Pour la kiné post-natale, j’ai trouvé une kinésithérapeute près de chez moi et j’ai libéré ce temps-là que je savais nécessaire compte tenu de l’état douloureux de mon dos. Je ne pratique pas de yoga au quotidien. Le stress est un ressort de motivation qui me permet de trouver de l’énergie quand je crois que je n’en ai plus. Mais cela me prend aussi de l’énergie. Je sais que je crâne un peu parfois. Par chance, c’est ce qui m’a donné la force de tenir pendant ma dernière grossesse: alors, je ne vais pas changer de stratégie tout de suite.

Bien manger permet au corps de trouver le carburant dont il a besoin. Pourtant, à être au four et au moulin, à charbonner toute la journée parce que quatre enfants en bas âge, c’est un challenge sportif de haute volée et qu’il y a toujours quelque chose à faire (surtout ce à quoi on n’avait pas pensé), je n’ai pas toujours la force d’ajouter de la rigueur à la rigueur. Je baisse parfois les bras quand il s’agit de moi. Une amie me dit souvent que c’est impressionnant de voir ce que je cuisine pour les enfants. Mais parfois, je suis si fatiguée que mon plaisir est de troquer mon assiette protéinée et bien cuisinée pour un paquet de chips qui me rappelle l’insouciance de ma jeunesse. Il m’arrive de sauter un repas. Préparer les cartables pour l’école, suivre les devoirs, donner le bain, assurer les tenues pour le lendemain me fait perdre la notion du temps. Oups! Il fait déjà nuit et ce n’est déjà plus l’heure de manger. Les enfants ne s’en rendent évidemment pas compte.

La vie à six

Parfois, avec mon mari, il nous arrive d’avoir envie de n’être que tous les deux. Pourtant, nos enfants nous manquent très vite!

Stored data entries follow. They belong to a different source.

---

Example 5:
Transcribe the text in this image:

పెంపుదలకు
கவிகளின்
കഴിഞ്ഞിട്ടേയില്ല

Nous sommes tellement habitués de vivre avec eux: avec leurs personnalités, leurs rires, leurs cœurs d’enfants, leurs cris, leurs gestes, leur imagination. Le temps passe et nous savons qu’un jour, ils seront grands. Nous allons manger à deux au restaurant, quelques fois par an. Nous aimerions aussi partir en voyage pour nos dix ans de mariage et s’offrir une grasse matinée. Mais y arriverons-nous seulement encore?